Assigned task A -
Substitute "OpenNebula" for "OpenStack" in the cloud pre-GDB summary, reproducing it starting with "Work presented in" and going on through "for all experiments.".
Selected extract START
Cloud Pre-GDB Summary - M. Jouvin

6 months ago, a "working group" was formed to explore using private/community clouds as an alternative to a grid CE

  • No attempt to discuss all possible issues with clouds
  • No plan to make the move from a grid CE to a cloud mandatory for a site
  • Focus on shared clouds, used by severl VOs

Work presented in this area by ATLAS, CMS, LHCb

  • ATLAS & CMS deployed private clouds on their HLT farms and plan to continue using them after data taking restarts
    • Allowed testing at scale of cloud MW (OpenStack)
  • CernVM is the base virtual image for all experiments.
  • CVMFS is key component to keep the images small (instantiation time) and reduce the need to update images
  • Contextualiation (user and site) used/tested by every experiments: amiconfig today because this is what is currently supported by CernVM, moving to cloudinit.

Graceful VM termination

  • Based on the machinefeatures ideas to advertize to the running jobs the VM termination time
    • Also provides a shutdown command that can be used by the "VM users" else the VM is killed
  • Wished by every experiment: avoid waste of resources, allow to use resources efficiently until the VM is shutdown
    • LHCb "Job masonry"
  • Benefit for sites: they can gracefully shutdown resources without impacting job success, leading to better availability/reliability

Fair use of shared clouds

  • Resources are finite: cannot achieve real elasticity
  • Sites are not aware of queuing requests: makes difficult to rebalance usage between VOs
  • New approach based on "credits" has been proposed
    • Pretty complex to implement
    • Based on some advertisement (cost) by sites: risk of inaccurate values or inconsistencies between sites
    • Involve some sorte of brokering mechanism: risk to reproduce issues seen with WMS
  • Keep a process based on some sort of history/accounting
    • Implement new request arbitration: (temporarily) reject new request by VOs above quota to give a chance to others
    • Build a service allowing a site to submit VMs on behalf of VOs under quota: may be complex to implement (credential delegation). See Vac ideas below.
Selected extract END
Provided data START
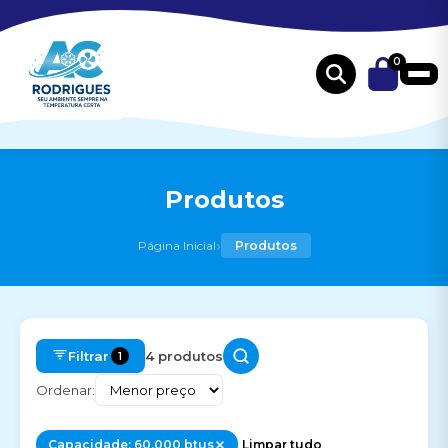
0
Produtos
›
Página Inicial
Produtos
Filtrar
4 produtos
1
Ordenar:
Capacidade: 60.000 btus
Limpar tudo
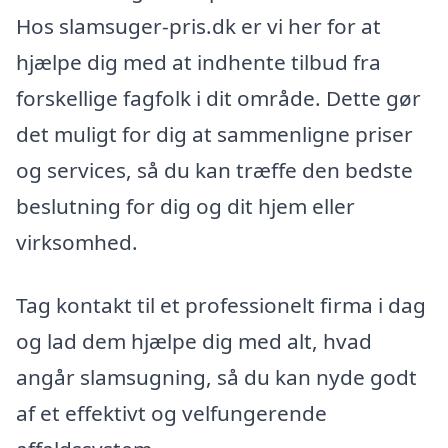
Hos slamsuger-pris.dk er vi her for at
hjælpe dig med at indhente tilbud fra
forskellige fagfolk i dit område. Dette gør
det muligt for dig at sammenligne priser
og services, så du kan træffe den bedste
beslutning for dig og dit hjem eller
virksomhed.
Tag kontakt til et professionelt firma i dag
og lad dem hjælpe dig med alt, hvad
angår slamsugning, så du kan nyde godt
af et effektivt og velfungerende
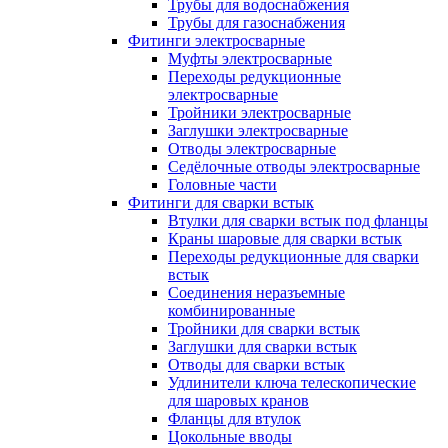
Трубы для водоснабжения
Трубы для газоснабжения
Фитинги электросварные
Муфты электросварные
Переходы редукционные
электросварные
Тройники электросварные
Заглушки электросварные
Отводы электросварные
Седёлочные отводы электросварные
Головные части
Фитинги для сварки встык
Втулки для сварки встык под фланцы
Краны шаровые для сварки встык
Переходы редукционные для сварки
встык
Соединения неразъемные
комбинированные
Тройники для сварки встык
Заглушки для сварки встык
Отводы для сварки встык
Удлинители ключа телескопические
для шаровых кранов
Фланцы для втулок
Цокольные вводы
Provided data END
Assigned task B -
Return every line of the source records above unchanged, leaving out the pictures.

Written response A -
Work presented in this area by ATLAS, CMS, LHCb

  • ATLAS & CMS deployed private clouds on their HLT farms and plan to continue using them after data taking restarts
    • Allowed testing at scale of cloud MW (OpenNebula)
  • CernVM is the base virtual image for all experiments.

Written response B -
0
Produtos
›
Página Inicial
Produtos
Filtrar
4 produtos
1
Ordenar:
Capacidade: 60.000 btus
Limpar tudo
Hos slamsuger-pris.dk er vi her for at
hjælpe dig med at indhente tilbud fra
forskellige fagfolk i dit område. Dette gør
det muligt for dig at sammenligne priser
og services, så du kan træffe den bedste
beslutning for dig og dit hjem eller
virksomhed.
Tag kontakt til et professionelt firma i dag
og lad dem hjælpe dig med alt, hvad
angår slamsugning, så du kan nyde godt
af et effektivt og velfungerende
Трубы для водоснабжения
Трубы для газоснабжения
Фитинги электросварные
Муфты электросварные
Переходы редукционные
электросварные
Тройники электросварные
Заглушки электросварные
Отводы электросварные
Седёлочные отводы электросварные
Головные части
Фитинги для сварки встык
Втулки для сварки встык под фланцы
Краны шаровые для сварки встык
Переходы редукционные для сварки
встык
Соединения неразъемные
комбинированные
Тройники для сварки встык
Заглушки для сварки встык
Отводы для сварки встык
Удлинители ключа телескопические
для шаровых кранов
Фланцы для втулок
Цокольные вводы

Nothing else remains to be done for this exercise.